Мир без войны – потому что война стала невозможной. Не потому что люди стали добрее: потому что Гиперборея имела в космосе то, что делало прямое военное противостояние с ней самоубийством для любого противника. Глобальный Юг это знал. Ничья земля это знала. Равновесие держалось не на договорах, а на этом знании – холодном, трезвом, без иллюзий.

Данила остановился у края террасы и посмотрел на небо. Ясное, синее, с тонкой белой полосой инверсионного следа – кто-то летел высоко, очень высоко, почти на границе атмосферы.

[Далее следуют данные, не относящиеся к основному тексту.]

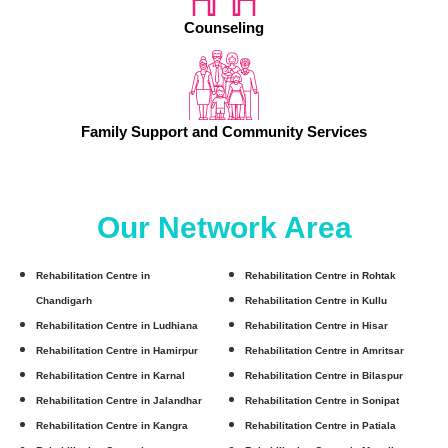
Counseling
Family Support and Community Services
Our Network Area
Rehabilitation Centre in
Rehabilitation Centre in Rohtak
Chandigarh
Rehabilitation Centre in Kullu
Rehabilitation Centre in Ludhiana
Rehabilitation Centre in Hisar
Rehabilitation Centre in Hamirpur
Rehabilitation Centre in Amritsar
Rehabilitation Centre in Karnal
Rehabilitation Centre in Bilaspur
Rehabilitation Centre in Jalandhar
Rehabilitation Centre in Sonipat
Rehabilitation Centre in Kangra
Rehabilitation Centre in Patiala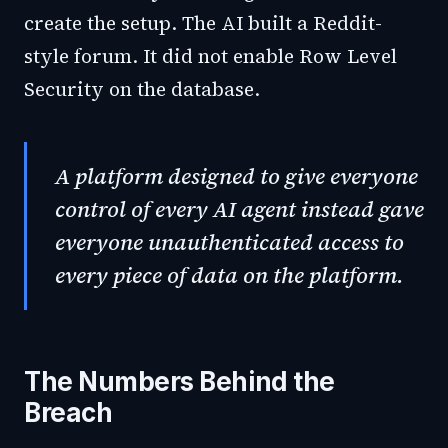
create the setup. The AI built a Reddit-
style forum. It did not enable Row Level
Security on the database.
A platform designed to give everyone
control of every AI agent instead gave
everyone unauthenticated access to
every piece of data on the platform.
The Numbers Behind the
Breach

Гиперборея была красивой. Медленной. Сытой. И при этом она трещала изнутри – тихо, без обрушений, просто давление в точках, которые никто пока не умел правильно назвать. Данила думал: может быть, отец это видел. Может быть, именно поэтому ушёл – не от Златы, не от системы, а от этой тишины, в которой всё решено и непонятно, что дальше.

Или, может быть, просто устал быть частью уравнения, которое давно решилось без него.

Он взял тетради из сумки – просто подержал в руках, прямо здесь, на террасе. Тёмно-зелёные обложки. Пять тетрадей, две из которых уже читал, три – нет. Отец сидел в той квартире и писал свои слова в эти тетради. В это время Гиперборея строилась вокруг него – буквально, Семена работали по ночам, и город тихо становился другим. А он сидел за деревянным столом и писал от руки про то, что не знает, где кончается он сам.

Данила убрал тетради обратно.

На террасе рядом с ним оказался мальчик лет двенадцати – тот, наверное, выбежал из здания: быстро, целенаправленно, с тем видом, с которым куда-то бегут, когда жить интересно. Остановился у края террасы, посмотрел на небо, увидел инверсионный след, показал на него пальцем – никому не показал, просто показал, потому что хотелось. Потом побежал обратно.

Данила посмотрел ему вслед.

Вот это тоже была Гиперборея: мальчик, которому интересно жить. Который не знает «до». Для которого Семена – это просто как воздух или вода, не предмет разговора, не политика, не философия. Просто данность, в которой рождаются и в которой живут.

Данила подумал: что скажет этому мальчику движение за деинтеграцию лет через десять? Что он должен иметь право выбора, который для него не имеет смысла, потому что у него нет памяти о том, каково было без? Или что право выбора важно именно потому, что его нельзя объяснить через опыт, – оно важно как принцип, вне опыта?

Он не знал. Отец не знал. Злата не знала.

Может быть, мальчик будет знать – когда вырастет в мире, в котором этот вопрос будет не философским, а просто жизненным.

Данила спустился с террасы и пошёл дальше.

Садовое кольцо осталось позади. Теперь переулки стали уже – старый центр, который Семена трогали меньше всего, потому что здесь каждый камень имел историю и никто не давал команды историю менять. Данила любил это место именно за это: город здесь был тем, чем был всегда, – многослойным, неровным, с разными эпохами, которые стояли рядом и не объясняли друг другу, кто из них правее. Деревянный дом восемнадцатого века рядом со сталинской высоткой рядом с чем-то, что выросло из Семян прошлой ночью и выглядело так, будто так всегда и было.